Or “Yet another project that took far longer than it should have”
My girlfriend makes homebrew wines and spirits, mostly in the autumn from locally picked fruit.
I don’t know much about the details of the process, except that it’s a lot faster if the fermenting mixture is heated a bit.
To that end, we started work on a heater mat that would keep the demijohns a bit warmer than room temperature.
The “specification” was for a heater that was as thin as possible, and as wide as the demijohn sitting on it.
Since the geometry and form of the actual hot bit of the heater would dictate the electronic design, we started with that. The concept quickly turned into a metal plate, in good thermal contact with (and electrically insulated from) a heater underneath. Everything would be in a simple enclosure made from wood.
We spend a while discussing ideas, and eventually came up with the design that I have tried to visualise in the following awful drawing:
The heater is circular . The base and sides are laser-cut plywood. Extra piece of ply form a lip to which a metal disc is glued. The final build was modified to have a single piece for the side, with a lip laser-etched into it.

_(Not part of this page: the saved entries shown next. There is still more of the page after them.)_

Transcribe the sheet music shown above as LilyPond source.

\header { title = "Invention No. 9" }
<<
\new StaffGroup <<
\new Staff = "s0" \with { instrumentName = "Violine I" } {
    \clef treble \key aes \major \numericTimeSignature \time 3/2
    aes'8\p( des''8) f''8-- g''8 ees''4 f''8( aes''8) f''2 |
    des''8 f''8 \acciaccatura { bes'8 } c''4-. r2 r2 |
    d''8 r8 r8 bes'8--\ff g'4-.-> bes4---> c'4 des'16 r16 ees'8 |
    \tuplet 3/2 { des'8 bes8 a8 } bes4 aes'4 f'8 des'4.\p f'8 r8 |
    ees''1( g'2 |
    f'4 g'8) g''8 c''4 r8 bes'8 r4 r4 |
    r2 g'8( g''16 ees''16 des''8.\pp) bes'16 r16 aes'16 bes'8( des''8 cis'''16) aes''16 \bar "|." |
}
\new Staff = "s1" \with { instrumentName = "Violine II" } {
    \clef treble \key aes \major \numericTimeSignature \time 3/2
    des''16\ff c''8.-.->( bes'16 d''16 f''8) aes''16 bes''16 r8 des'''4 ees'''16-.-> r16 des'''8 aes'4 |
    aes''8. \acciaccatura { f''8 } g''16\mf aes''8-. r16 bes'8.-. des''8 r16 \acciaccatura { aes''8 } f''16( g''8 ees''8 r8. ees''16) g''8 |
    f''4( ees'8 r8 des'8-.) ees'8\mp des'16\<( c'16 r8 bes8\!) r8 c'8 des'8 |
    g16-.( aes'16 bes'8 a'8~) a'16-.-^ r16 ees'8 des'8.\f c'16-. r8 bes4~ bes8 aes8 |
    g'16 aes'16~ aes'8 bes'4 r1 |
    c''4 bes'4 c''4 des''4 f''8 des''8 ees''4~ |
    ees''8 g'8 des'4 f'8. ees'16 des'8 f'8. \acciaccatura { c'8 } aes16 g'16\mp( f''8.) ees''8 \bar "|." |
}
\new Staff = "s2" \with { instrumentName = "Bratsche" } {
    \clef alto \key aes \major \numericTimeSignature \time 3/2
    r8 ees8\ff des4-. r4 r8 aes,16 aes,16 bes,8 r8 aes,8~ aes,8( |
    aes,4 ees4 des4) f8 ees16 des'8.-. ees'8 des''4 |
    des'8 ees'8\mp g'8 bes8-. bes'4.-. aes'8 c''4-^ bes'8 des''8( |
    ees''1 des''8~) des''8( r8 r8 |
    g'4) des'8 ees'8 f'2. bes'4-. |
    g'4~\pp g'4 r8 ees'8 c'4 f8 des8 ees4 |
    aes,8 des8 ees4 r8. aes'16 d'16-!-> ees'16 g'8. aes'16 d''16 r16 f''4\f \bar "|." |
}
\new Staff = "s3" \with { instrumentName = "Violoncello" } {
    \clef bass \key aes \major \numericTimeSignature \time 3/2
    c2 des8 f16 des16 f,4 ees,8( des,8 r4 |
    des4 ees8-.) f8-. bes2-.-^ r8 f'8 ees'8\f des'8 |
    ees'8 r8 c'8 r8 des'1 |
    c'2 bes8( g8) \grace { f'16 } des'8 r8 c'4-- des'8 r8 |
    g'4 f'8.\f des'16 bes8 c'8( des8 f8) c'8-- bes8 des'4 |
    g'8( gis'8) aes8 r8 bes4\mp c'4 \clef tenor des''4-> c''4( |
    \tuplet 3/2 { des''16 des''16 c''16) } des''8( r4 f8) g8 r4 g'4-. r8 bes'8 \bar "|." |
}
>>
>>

This design leant itself to using nichrome wire as the heater element. A 5m length was coiled onto the base and stuck down with Kapton tape. A thermal fuse was placed in-line to protect against overheating. A thermistor was also added for temperature sensing. The void between the base and the metal disc was filled with thermal pads.
The basic circuit elements and their relationship is shown here:
I had an old HP mini-PC supply that provided both 15 and 30V DC outputs, so this was used for power. The 30V is switched to the coil via a D2PAK FET, and the 15V provides the MCU supply (via a 7805).
The microcontroller is an ATTINY84.
In hindsight, I think I was overly paranoid about overheating protection on this project. The electronics includes the following features designed to stop the heater catching fire:
- Voltage sensing for the 30V power supply
- The microcontroller can switch 5V to the heater via a 56R resistor. As the heater wire is about 50R, this should provide ~2.5V at the coil. 5V would mean an open-circuit, 0V would mean something had shorted.
- The microcontroller senses the heater current via a 1R resistor. Any deviation from expected current range is interpreted as a fault.
- A thermal fuse in the heater and “normal” fuse on the PCB for the heater current path.
- A temperature-based cutout in the software.
Due to the heater and thermistor supply being 30V, limiting diodes are used extensively to avoid killing the microcontroller.
Simple on-off control is used, with a bit of hysteresis. I didn’t bother to convert ADC readings to real voltages, currents or temperatures, I just tweaked numbers until the heater seemed to heat up to the “right amount” (tested by placing my hand on it and saying “that seems about right”).
The heater has yet to be tested with an actual brew (it’s the wrong time of year for blackberries), but it does get toasty warm!
I have another two PCBs, so I suspect one might get turned into a warming plate for tea/coffee.